Buck sought inspiration from local historians, including Bryan Reed, assistant history professor at Cleveland State Community College and a former student of Snell's who helped edit the diaries for the book.

The challenge for Buck was to turn years of writings by a teenage girl from the 1860s into a short play that would hold the attention of today's Internet-connected teens.

photo Jennifer White, Curator of Education at the Museum Center at Five Points in Cleveland, Tenn., stands near period furniture in the museum on Thursday. White is working on a production about a teenager during the Civil War named Myra Inman which is based on her diary.

Then it hit him: Twitter feeds.

"She has the desire to document her life, like kids do today," Buck said.

So what if a modern teenage girl, named Madison, walks into her room, settles on the floor on a modern-looking rug, opens her iPad and begins to write about her day? And a 19th-century teenage girl walks into her room, settles onto the floor in her room on a Victorian-era rug and begins to write about her day?

Somehow, Myra's diary begins showing Madison's words. Madison, mysteriously, begins seeing Myra's words. After it dawns on them that they are carrying on a conversation across a century and a half of time, they begin to speak directly to each other.

Madison's parents are divorcing. She must choose a side and feels she is betraying the other. Myra is part of a Confederate family with many acquaintances who are Unionists. They talk about race. Madison tells Myra that black people can seek out any job these days, including president of the United States.

Myra's life

Myra's last entry was Wednesday, Jan. 24, 1866. "Rainy day. Sister has given out going with Mr. Carter to Cincinnati. Will go in April."

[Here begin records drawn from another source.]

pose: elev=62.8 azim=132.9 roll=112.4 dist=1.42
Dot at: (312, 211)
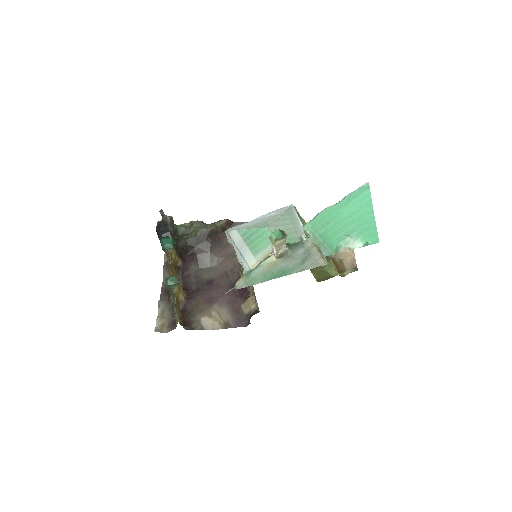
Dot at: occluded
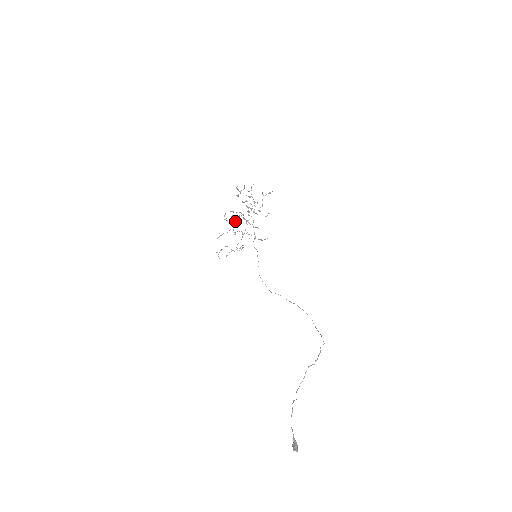
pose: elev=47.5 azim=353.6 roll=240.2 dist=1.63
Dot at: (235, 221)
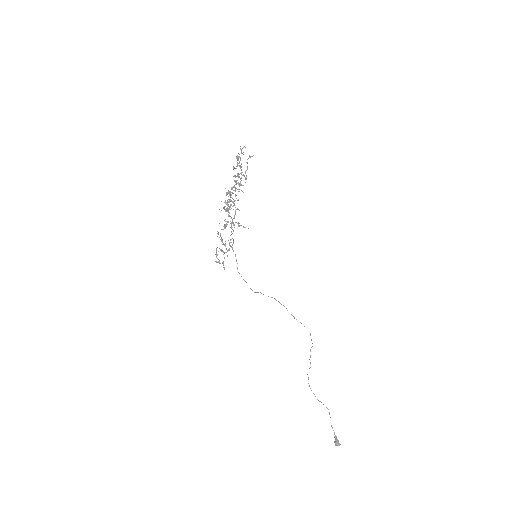
Dot at: (229, 208)
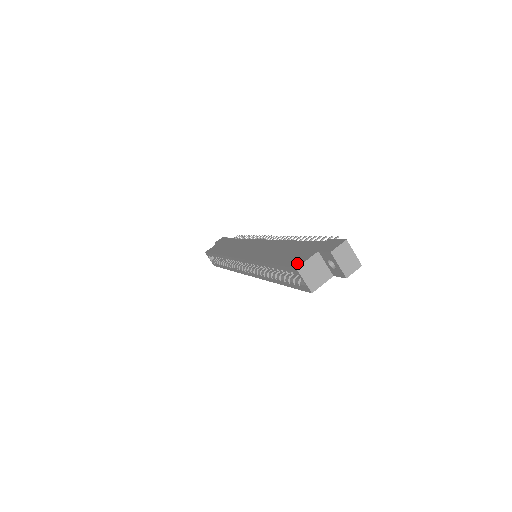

Myra's oldest sister, Darthula, married John Carter, a salesman with business as far away as Charleston, S.C., in 1853. They moved to his Charleston, Tenn., farm at the end of the war. Darthula died in 1874, according to family records added to the diary.

John married Myra two years later. There is a photo of Myra and John and others sitting in front of their farmhouse in Charleston at the library's History Branch. John and Myra moved to Chattanooga late in life.

photo Dan Buck, a professor at Lee University, stands in a conference room of the Museum Center at Five Points in Cleveland, Tenn. on Thursday. Buck is working on a production about a teenager during the Civil War named Myra Inman which is based on her diary.

Myra died Dec. 7, 1914, at age 68. Her husband died Feb. 14, 1915. John, Myra and Darthula, their children and their slaves Uncle Ned and Phoebe are buried at Fort Hill Cemetery in Cleveland.

No direct descendants of Myra Inman and John Carter still live here, said Cleveland's official historian, Bob George.

"When Bill [Snell] did the diary, he made a presentation to the Atlanta Historical Society, a prestigious group. Myra's descendants heard that and liked what he was doing," George said.

So in 1997 they donated her personal papers, except the diary itself, to the Cleveland library.

George said the diary is not only relevant today, but fascinating.

"I'm not into teenage girls' diaries," George said. "But Bill asked me to read it, and I couldn't put it down."